Part Number: TMS320C6672

Hi,

I've been working on a C6672 DSP, and I've recently come across a problem regarding a DSPLIB (3.4.0.0) library function, namely "DSPF_sp_qrd", which takes a real single-precision floating-point matrix as input and decomposes it into an orthogonal matrix, Q, and an upper-triangular matrix, R. Although it yields acceptable results most of the time, I'm experiencing rather poor accuracy for certain matrices. Take the following matrix, for instance:

A =

    [  2.1945 -0.0050 -0.0000  0.0000 ]

    [ -0.0050  1.0758 -0.0007  0.0000 ]

    [ -0.0000 -0.0004  1.2757 -0.0002 ]

    [  0.0000  0.0000 -0.0001 -0.1320 ]

(These might not reflect the exact numbers I have due to being rounded to 4 decimal places, but you should get the idea.)

When I decompose this matrix, I get the following Q and R:

Q = 

    [  1.0000 -0.0023 -0.0000 -0.0000 ]

    [ -0.0023 -1.0180 -0.0003 -0.0000 ]

    [ -0.0000  0.0003 -0.0778 -0.0001 ]

    [  0.0000 -0.0000  0.0010 -0.9772 ]

R = 

    [  2.1945 -0.0075 -0.0000  0.0000 ]

    [  0.0000 -1.0951  0.0012 -0.0000 ]

    [  0.0000  0.0000 -0.0993 -0.0001 ]

    [  0.0000  0.0000  0.0000  0.1290 ]

I noticed that the results are incorrect because when I multiply Q and R, the result is nowhere near the original matrix. Also, Q is clearly not an orthogonal matrix; the third column gives it away. I also tested this on the C equivalent function "DSPF_sp_qrd_cn" (using GCC on my PC instead of C6672), but it gave the same results as well.

Could I be missing something? Or might the function have a restriction to its inputs that is not documented in the API reference?

Thanks in advance.

  • I'd really appreciate if someone could help me out on this.

    Regards,
    Silacko

  • Hi 

    Sorry we missed this query. I have routed this to a colleague who is more familiar with these routines. Will keep you posted.

    Regards

    Mukul

  • Hi 
    Can you try disabling the flag “ENABLE_NR”, which is currently enabled by default in the code and see if it makes any difference

  • Hi, thanks for your response. I have a few questions:

    1. Do I have to rebuild DSPLIB just to disable the flag?
    2. What does NR stand for?
    3. I noticed the flag "ENABLE_NR" is not referenced at all in "DSPF_sp_qrd_cn.c", where the decomposition also yields inaccurate results, so its's safe to assume disabling the flag won't resolve the issue, don't you think?

    Regards,
    Silacko

  • Hi Please find my answers below in your order of questions

    1) You may just copy the optimized code in your project and build along with your project.
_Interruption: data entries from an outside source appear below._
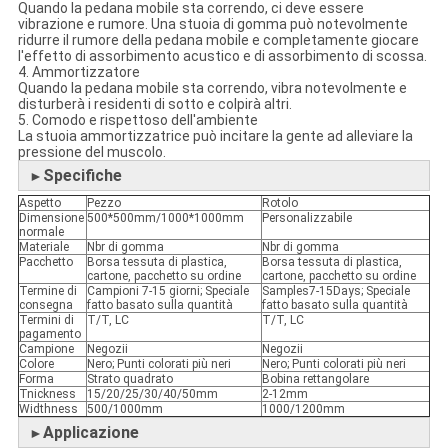
Quando la pedana mobile sta correndo, ci deve essere
vibrazione e rumore. Una stuoia di gomma può notevolmente
ridurre il rumore della pedana mobile e completamente giocare
l'effetto di assorbimento acustico e di assorbimento di scossa.
4. Ammortizzatore
Quando la pedana mobile sta correndo, vibra notevolmente e
disturberà i residenti di sotto e colpirà altri.
5. Comodo e rispettoso dell'ambiente
La stuoia ammortizzatrice può incitare la gente ad alleviare la
pressione del muscolo.
Specifiche
►
Aspetto
Pezzo
Rotolo
Dimensione
500*500mm/1000*1000mm
Personalizzabile
normale
Materiale
Nbr di gomma
Nbr di gomma
Pacchetto
Borsa tessuta di plastica,
Borsa tessuta di plastica,
cartone, pacchetto su ordine
cartone, pacchetto su ordine
Termine di
Campioni 7-15 giorni; Speciale
Samples7-15Days; Speciale
consegna
fatto basato sulla quantità
fatto basato sulla quantità
Termini di
T/T, LC
T/T, LC
pagamento
Campione
Negozii
Negozii
Colore
Nero; Punti colorati più neri
Nero; Punti colorati più neri
Forma
Strato quadrato
Bobina rettangolare
Tnickness
15/20/25/30/40/50mm
2-12mm
Widthness
500/1000mm
1000/1200mm
Applicazione
►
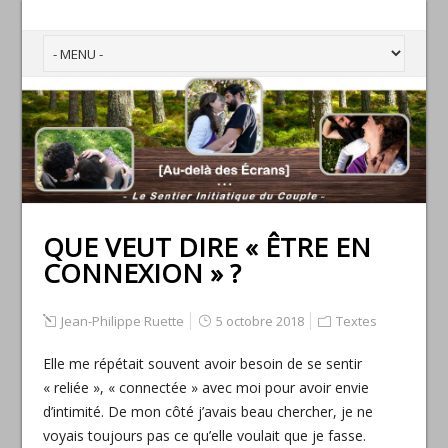
QUE VEUT DIRE « ÊTRE EN
CONNEXION » ?
Jean-Philippe Ruette
5 octobre 2018
Textes
Elle me répétait souvent avoir besoin de se sentir
« reliée », « connectée » avec moi pour avoir envie
d’intimité. De mon côté j’avais beau chercher, je ne
voyais toujours pas ce qu’elle voulait que je fasse.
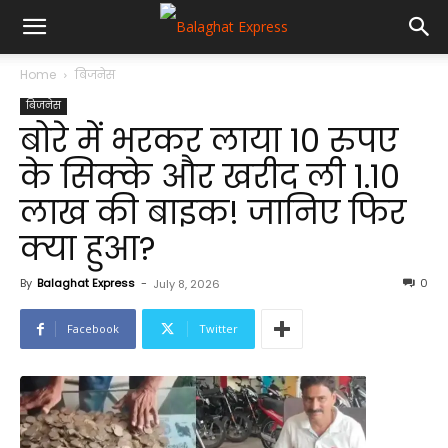
Home
बिजनेस
बिजनेस
बोरे में भरकर लाया 10 रुपए
के सिक्के और खरीद ली 1.10
लाख की बाइक! जानिए फिर
क्या हुआ?
By
Balaghat Express
-
0
July 8, 2026
Facebook
Twitter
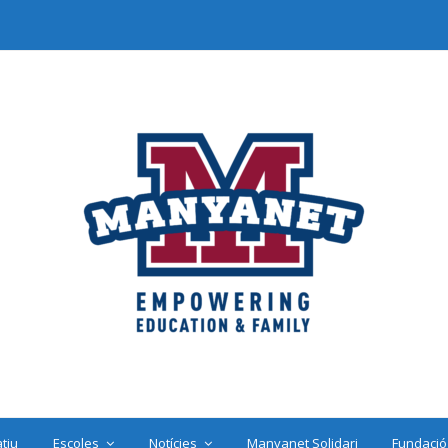
tiu
Escoles
Notícies
Manyanet Solidari
Fundació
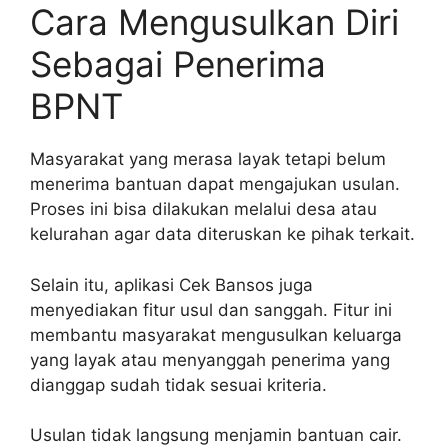
Cara Mengusulkan Diri
Sebagai Penerima
BPNT
Masyarakat yang merasa layak tetapi belum
menerima bantuan dapat mengajukan usulan.
Proses ini bisa dilakukan melalui desa atau
kelurahan agar data diteruskan ke pihak terkait.
Selain itu, aplikasi Cek Bansos juga
menyediakan fitur usul dan sanggah. Fitur ini
membantu masyarakat mengusulkan keluarga
yang layak atau menyanggah penerima yang
dianggap sudah tidak sesuai kriteria.
Usulan tidak langsung menjamin bantuan cair.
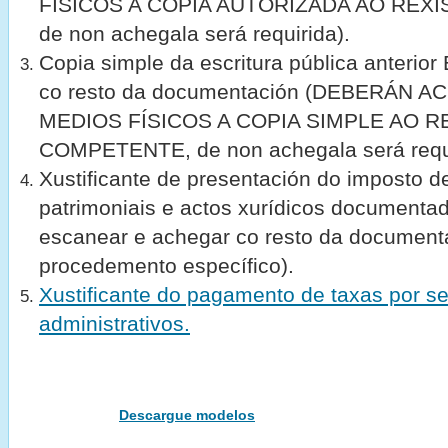
FÍSICOS A COPIA AUTORIZADA AO REX
de non achegala será requirida).
Copia simple da escritura pública anteri
co resto da documentación (DEBERÁN 
MEDIOS FÍSICOS A COPIA SIMPLE AO R
COMPETENTE, de non achegala será requi
Xustificante de presentación do imposto d
patrimoniais e actos xurídicos documenta
escanear e achegar co resto da document
procedemento específico).
Xustificante do pagamento de taxas por se
administrativos.
Descargue modelos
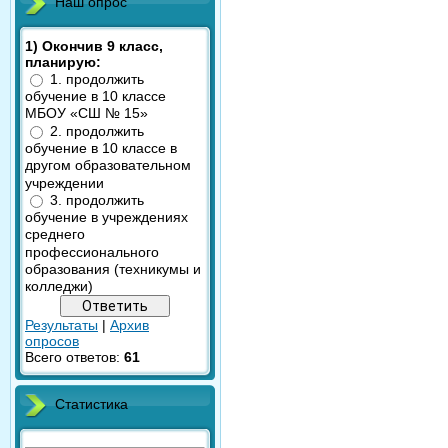
Наш опрос
1) Окончив 9 класс,
планирую:
1. продолжить
обучение в 10 классе
МБОУ «СШ № 15»
2. продолжить
обучение в 10 классе в
другом образовательном
учреждении
3. продолжить
обучение в учреждениях
среднего
профессионального
образования (техникумы и
колледжи)
Результаты
|
Архив
опросов
Всего ответов:
61
Статистика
This will be simplest to check if issue is resolved or now.

    2) NR stands for newton rapshon method to increase the floating point precision along with DSP intrinsic. Of that flag is disabled then normal division is performed.

    3) so if "DSPF_sp_qrd_cn.c" also gives inaccurate result then you may try any opensource C function for this purpose. As such there is not much SIMD vectorization is possible for this function, hence just cross compiling open source code for this purpose miight be ok. You will find there is not much compute performance difference between natural C version vs optimized version.

    Regards

    Deepak Poddar

  • Hi,

    Thanks for the reply.

    From your answer to my 3rd question, I infer that disabling NR will be pointless since the issue is not related to optimization, and that the DSPLIB routine for QR decomposition does not involve much of an optimization in the first place, which is unfortunate for me because I needed an optimized implementation for QR.

    Anyways, I think I'll either find an open-source code or implement the function myself. I'm still curious about why the DSPLIB routine is failing, though.

    Regards,

    Silacko

  • Hi,

    Basically it is hard to vectorize the operations involved in QR decomposition, hence simple optimization related to pointer aliasing avoidance , loop count information to compiler are done in existing code. You may take clue from opensource code and as well modify existing DSLIP code which keep the basic optimizations.

    Regards

    Deepak Poddar